Pegg, who met Frost during a short-lived stint as a London stand-up, prepared for Hot Fuzz by watching no less than 138 films, from crime procedurals and Agatha Christie mysteries to Local Hero, The Last Boy Scout, and the collected works of Chuck Norris. Frost, for his part, watched just one – Bad Boys II.

“That was all I needed to know,” he says. “I’ve seen it four or five times. To be fair, I’ve also seen Exit Wounds and Point Break.”

“Those movies are like ordering wedding cake as a starter for your meal,” Pegg adds. “We watched them because we wanted to quite fluently write in hackneyed dialogue. We wanted to immerse ourselves in it. And there is a place for mindless entertainment – with all the paranoia about dumbing down the culture, it’s OK as long as there’s some high art somewhere. You have to be clever. But watching a firework display is not going to kill your brain. You can enjoy a firework display without worrying about subtext.”

While Hot Fuzz may aspire to be nothing more than a firework display – laced, of course, with the same subversive wit that informed Shaun of the Dead – you wouldn’t know it from its all-star cast of celebrated Brits.
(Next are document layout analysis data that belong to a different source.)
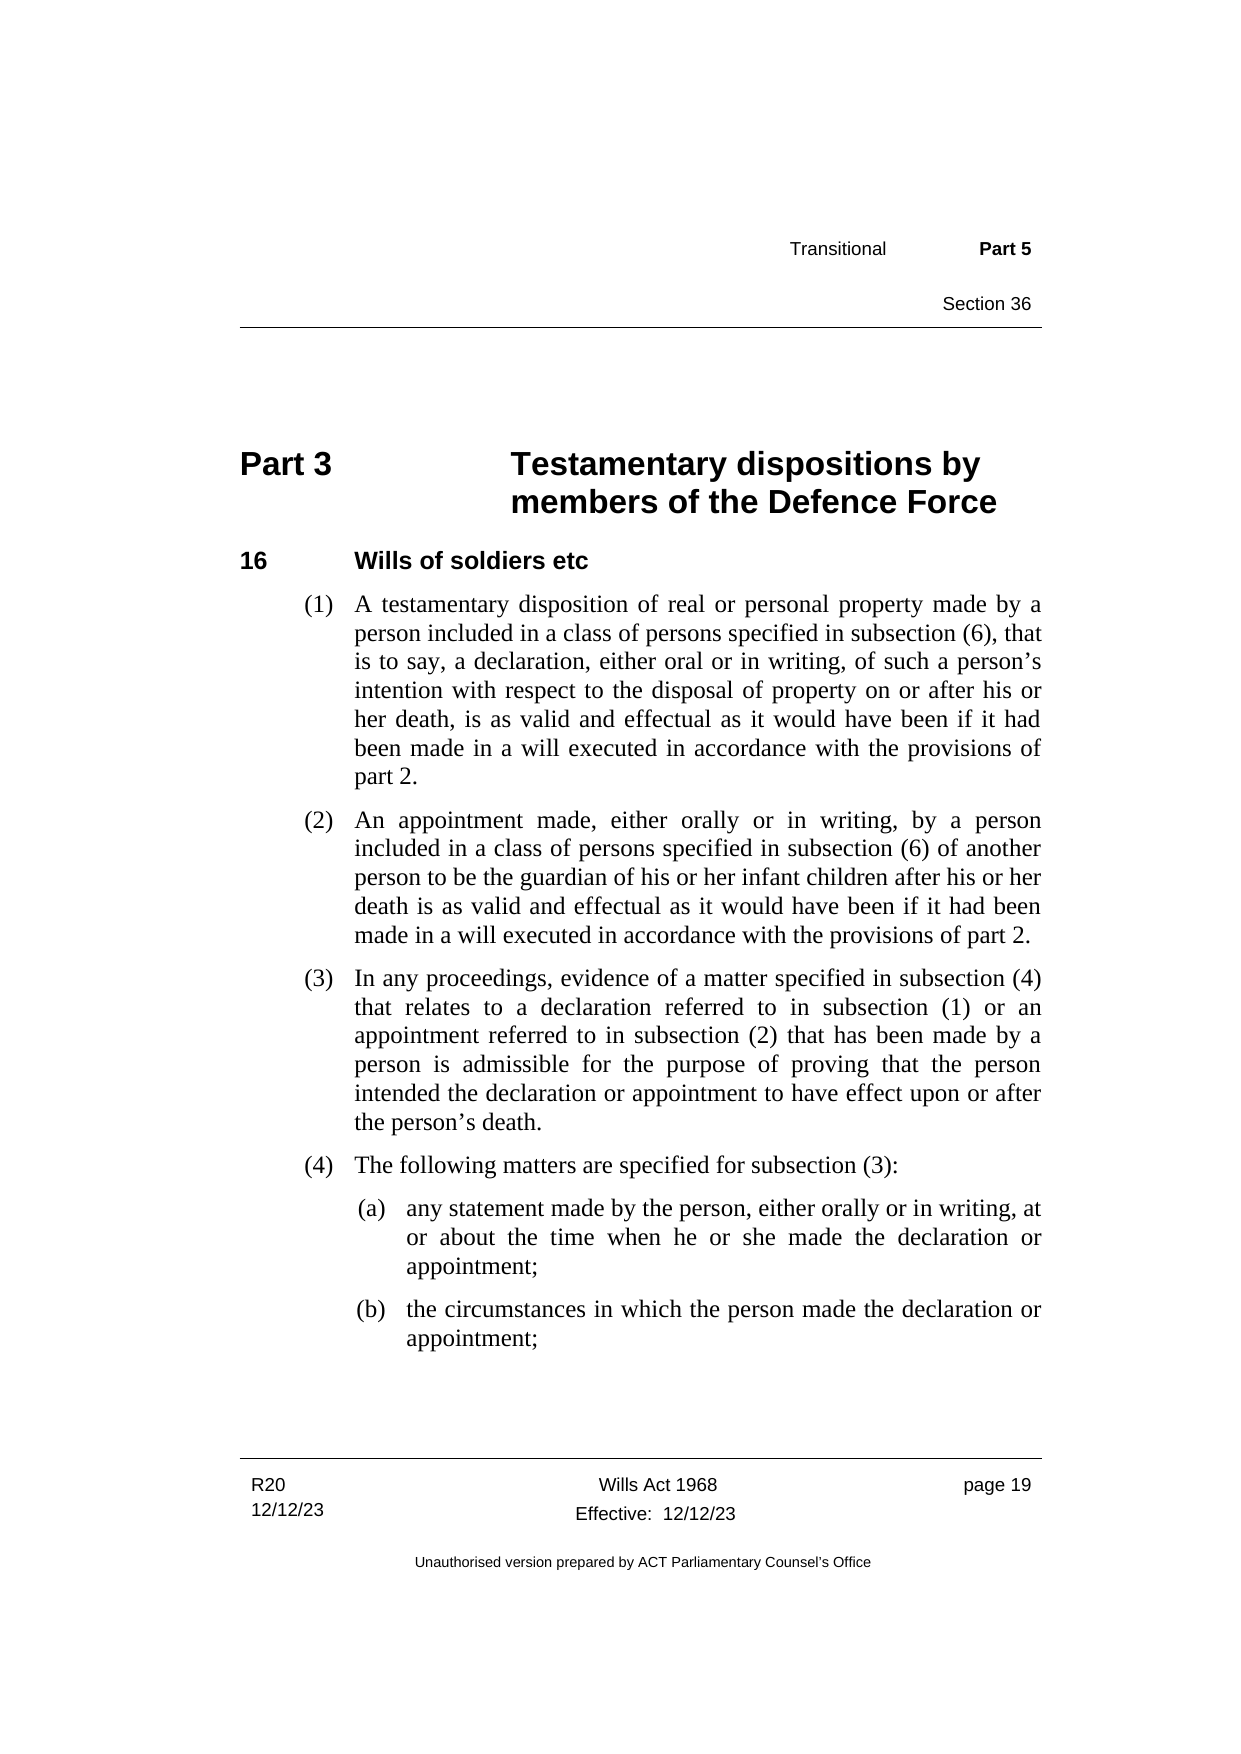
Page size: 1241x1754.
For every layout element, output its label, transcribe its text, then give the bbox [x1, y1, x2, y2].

text (4) The following matters are specified for subsection (3): [239, 1150, 1042, 1179]
text (1) A testamentary disposition of real or personal property made by a person included in a class of persons specified in subsection (6), that is to say, a declaration, either oral or in writing, of such a person’s intention with respect to the disposal of property on or after his or her death, is as valid and effectual as it would have been if it had been made in a will executed in accordance with the provisions of part 2. [239, 589, 1042, 790]
text (3) In any proceedings, evidence of a matter specified in subsection (4) that relates to a declaration referred to in subsection (1) or an appointment referred to in subsection (2) that has been made by a person is admissible for the purpose of proving that the person intended the declaration or appointment to have effect upon or after the person’s death. [239, 963, 1042, 1136]
text (a) any statement made by the person, either orally or in writing, at or about the time when he or she made the declaration or appointment; [239, 1193, 1042, 1280]
text (2) An appointment made, either orally or in writing, by a person included in a class of persons specified in subsection (6) of another person to be the guardian of his or her infant children after his or her death is as valid and effectual as it would have been if it had been made in a will executed in accordance with the provisions of part 2. [239, 805, 1042, 948]
text Part 3 Testamentary dispositions by members of the Defence Force [239, 444, 1042, 521]
text (b) the circumstances in which the person made the declaration or appointment; [239, 1294, 1042, 1352]
text 16 Wills of soldiers etc [239, 546, 1042, 574]
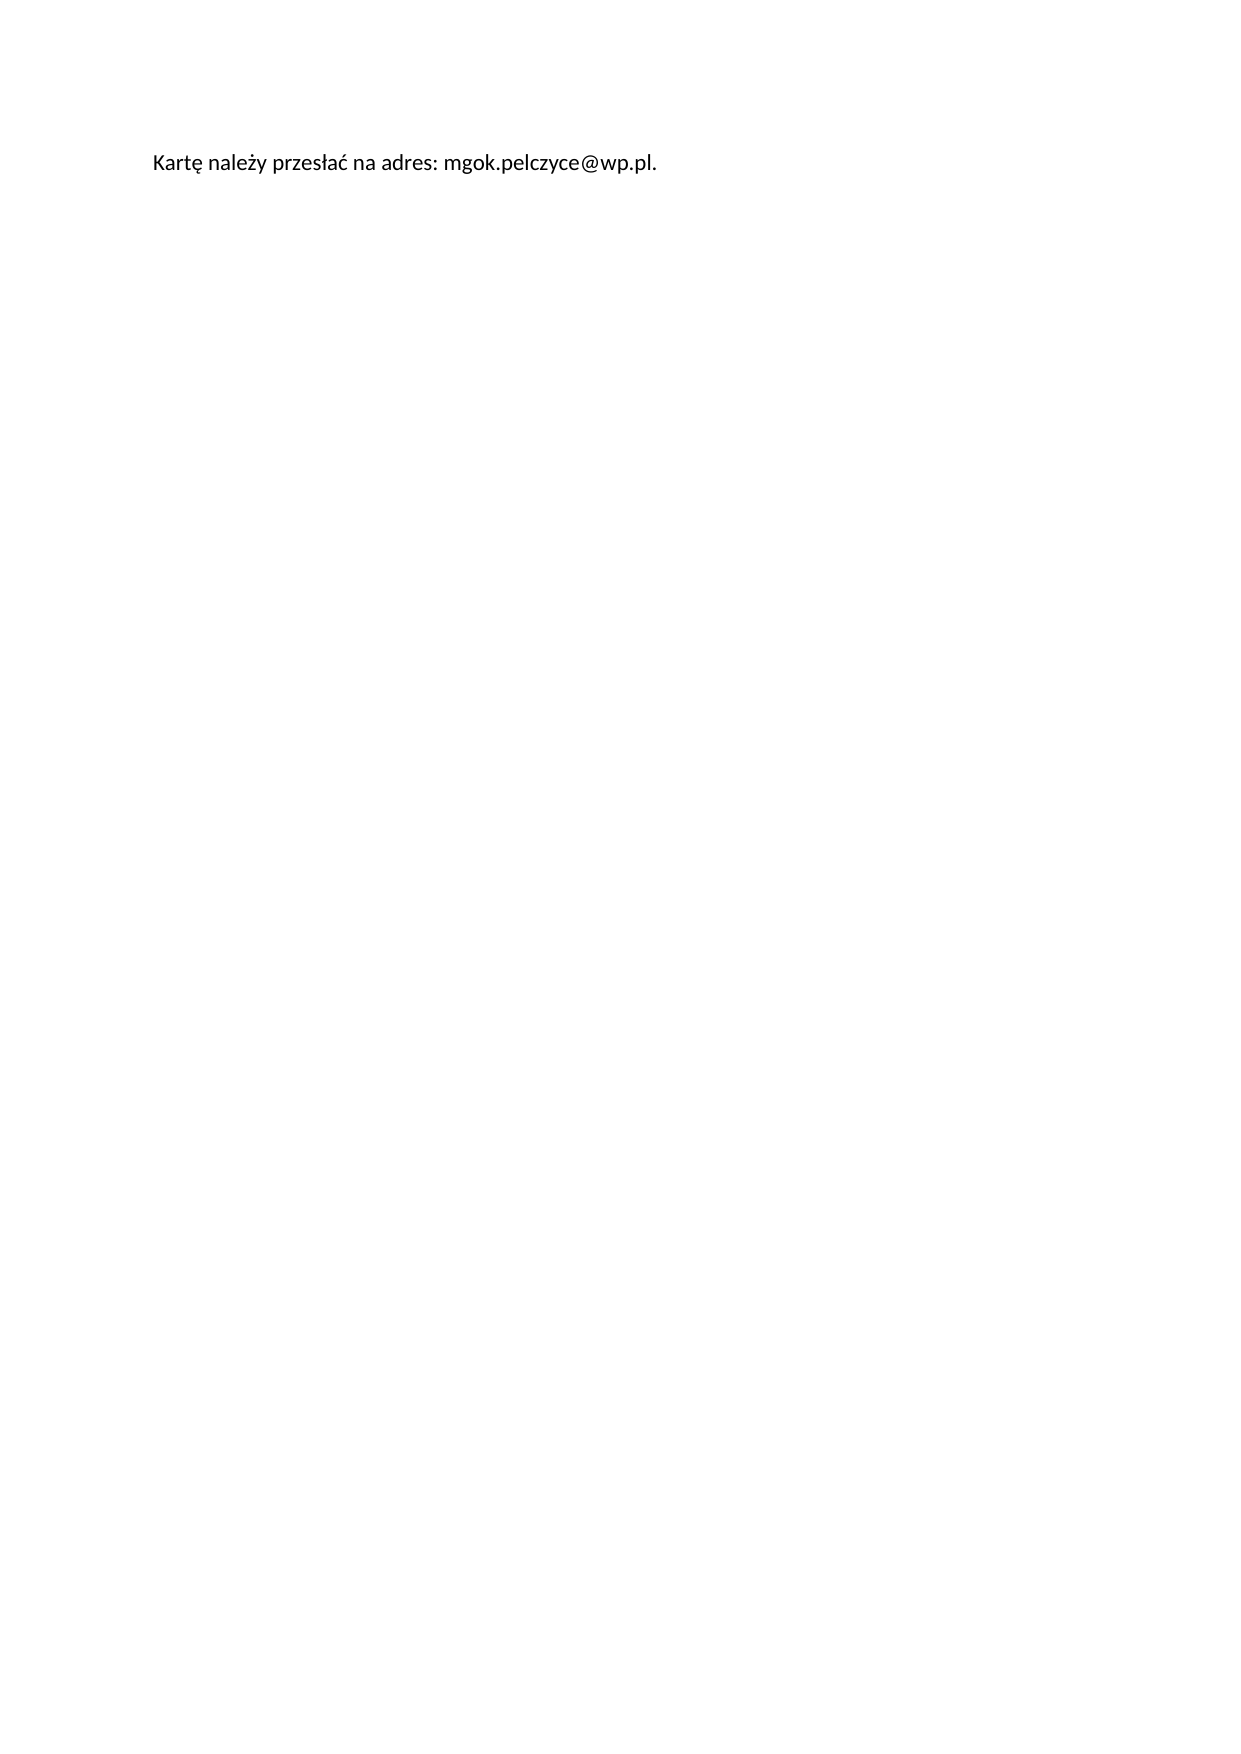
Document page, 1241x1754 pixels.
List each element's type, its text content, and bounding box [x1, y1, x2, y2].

text Kartę należy przesłać na adres: mgok.pelczyce@wp.pl. [148, 148, 1093, 176]
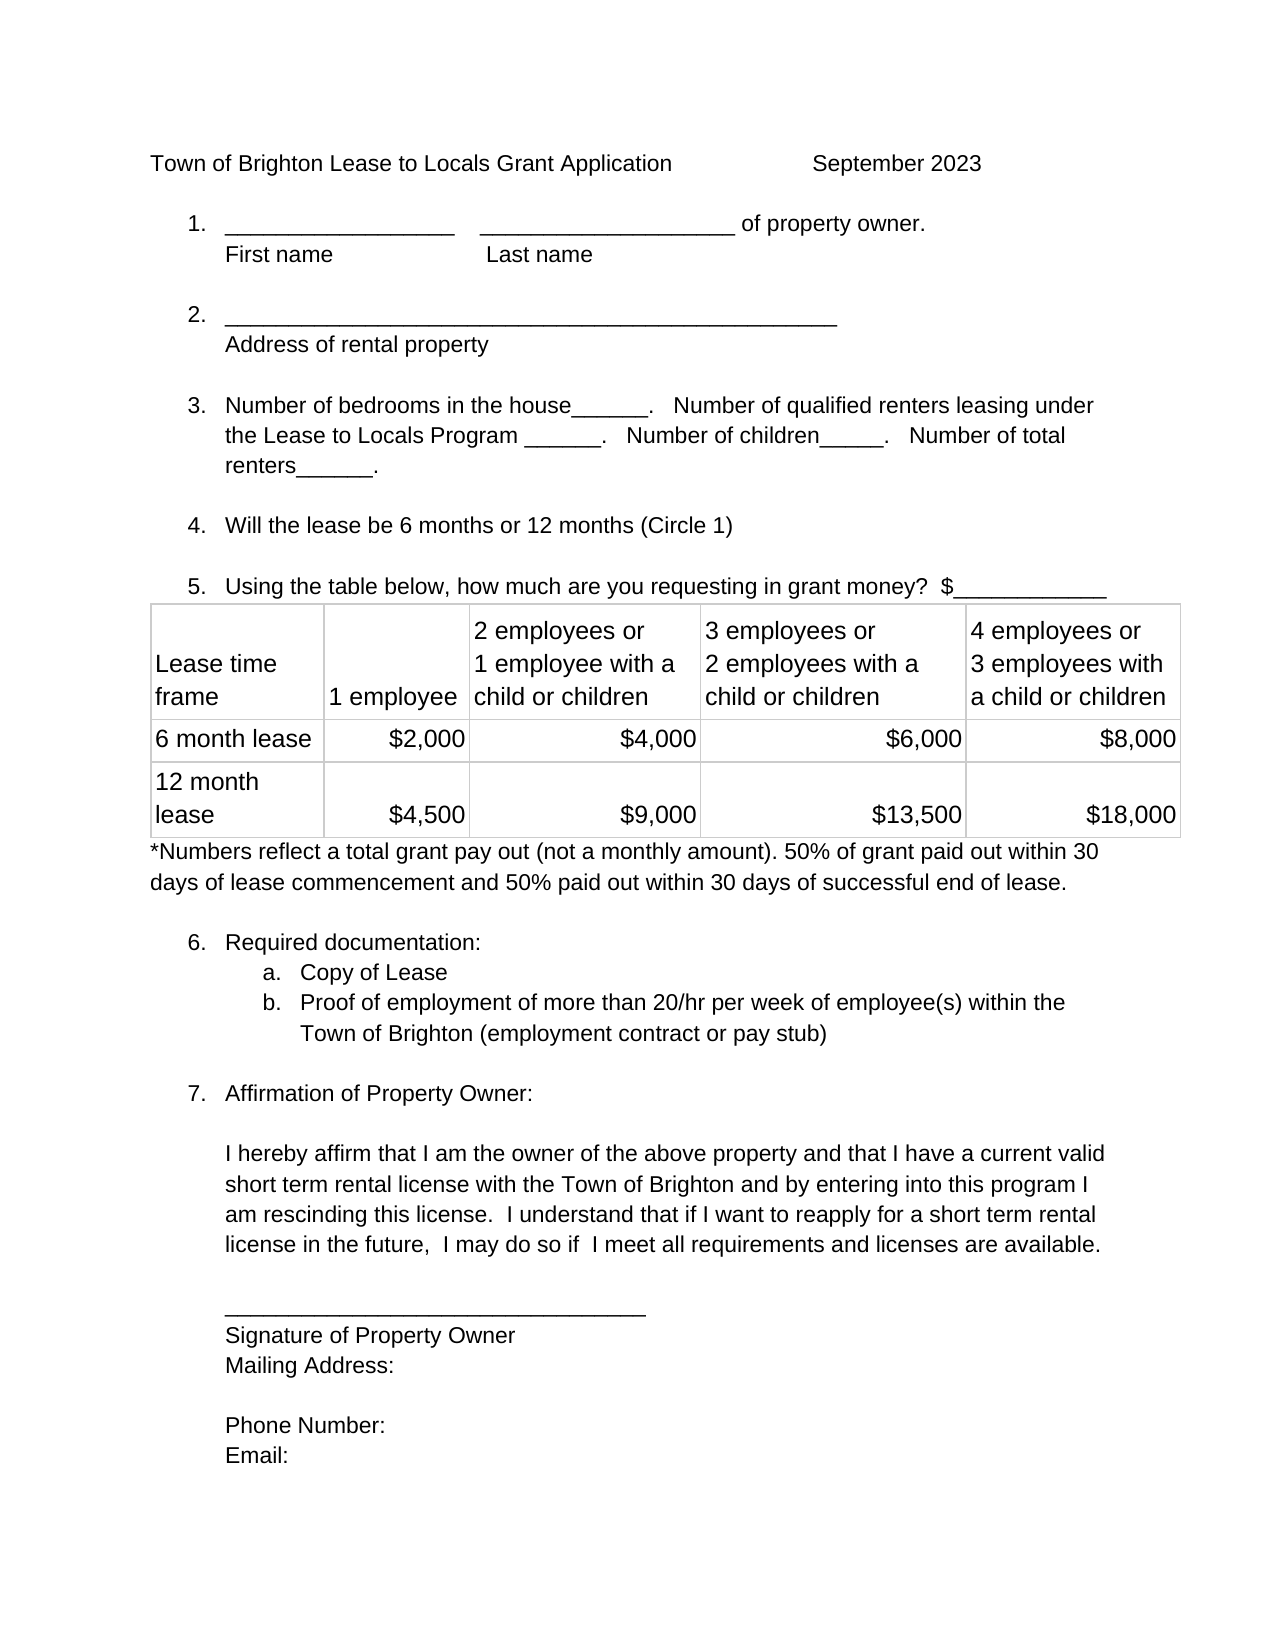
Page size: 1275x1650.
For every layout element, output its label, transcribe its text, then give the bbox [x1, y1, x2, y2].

list Copy of Lease [262, 959, 1125, 986]
text Mailing Address: [225, 1352, 1125, 1378]
text *Numbers reflect a total grant pay out (not a monthly amount). 50% of grant paid out within 30 days of lease commencement and 50% paid out within 30 days of successful end of lease. [150, 838, 1125, 895]
list Number of bedrooms in the house______. Number of qualified renters leasing under the Lease to Locals Program ______. Number of children_____. Number of total renters______. [187, 392, 1125, 478]
text I hereby affirm that I am the owner of the above property and that I have a current valid short term rental license with the Town of Brighton and by entering into this program I am rescinding this license. I understand that if I want to reapply for a short term rental license in the future, I may do so if I meet all requirements and licenses are available. [225, 1140, 1125, 1257]
list Affirmation of Property Owner: [187, 1080, 1125, 1106]
text _________________________________ [225, 1291, 1125, 1318]
list __________________ ____________________ of property owner. [187, 210, 1125, 237]
table_header 3 employees or 2 employees with a child or children [701, 605, 965, 719]
list ________________________________________________ [187, 301, 1125, 327]
table_cell $4,500 [325, 763, 469, 837]
list Using the table below, how much are you requesting in grant money? $____________ [187, 573, 1125, 599]
text Signature of Property Owner [225, 1322, 1125, 1348]
table_header 1 employee [325, 605, 469, 719]
table_cell $2,000 [325, 720, 469, 761]
table_header 2 employees or 1 employee with a child or children [470, 605, 700, 719]
list Required documentation: [187, 929, 1125, 955]
list Proof of employment of more than 20/hr per week of employee(s) within the Town of Brighton (employment contract or pay stub) [262, 989, 1125, 1046]
table_cell $8,000 [967, 720, 1180, 761]
list Will the lease be 6 months or 12 months (Circle 1) [187, 512, 1125, 539]
table_cell 6 month lease [152, 720, 323, 761]
text Address of rental property [150, 331, 1125, 358]
text Phone Number: [225, 1412, 1125, 1439]
table_cell $18,000 [967, 763, 1180, 837]
table_cell $6,000 [701, 720, 965, 761]
text Town of Brighton Lease to Locals Grant Application September 2023 [150, 150, 1125, 176]
table_cell 12 month lease [152, 763, 323, 837]
table_cell $9,000 [470, 763, 700, 837]
table_cell $4,000 [470, 720, 700, 761]
table_header 4 employees or 3 employees with a child or children [967, 605, 1180, 719]
table_header Lease time frame [152, 605, 323, 719]
text Email: [225, 1442, 1125, 1469]
text First name Last name [225, 241, 1125, 267]
table_cell $13,500 [701, 763, 965, 837]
Besides Pegg and Frost, Fuzz boasts the talents of Bill Nighy, Steve Coogan, Jim Broadbent and Timothy Dalton. (Cate Blanchett also appears, in a blink-and-you’ll-miss-it cameo.) Pegg admits that rounding up such a distinguished bunch became easier after the success of Shaun of the Dead, but also attributes their eager participation to the fact that such firework displays are quite rare in the U.K.

“We love high-octane action films,” he says. “They’re not all great. Bad Boys II has very little going for it save for the fact that it is spectacular, and completely ridiculous. But America is a great producer of these films. We don’t have cop action films in Britain, we just have procedurals, and they’re all televised. We’re known for period dramas and repressed butlers unable to get off with sexy maids.

“Perhaps it’s because America is so young, relatively speaking, that there are still echoes of how it was founded in its popular entertainment. It had a very violent birth, and you can still see that in its films – the Wild West element, the street violence, people carrying guns, the right to bear arms. The cop is a romantic figure in American cinema, and we wanted to drag him, kicking and screaming, across the Atlantic.”

“Maybe by the year 2508, America will have undergone some kind of renaissance,” Frost adds. “And everything will look like Remains of the Day. Personally, I’d rather see a movie about a giant, gun-toting M&M in Times Square.”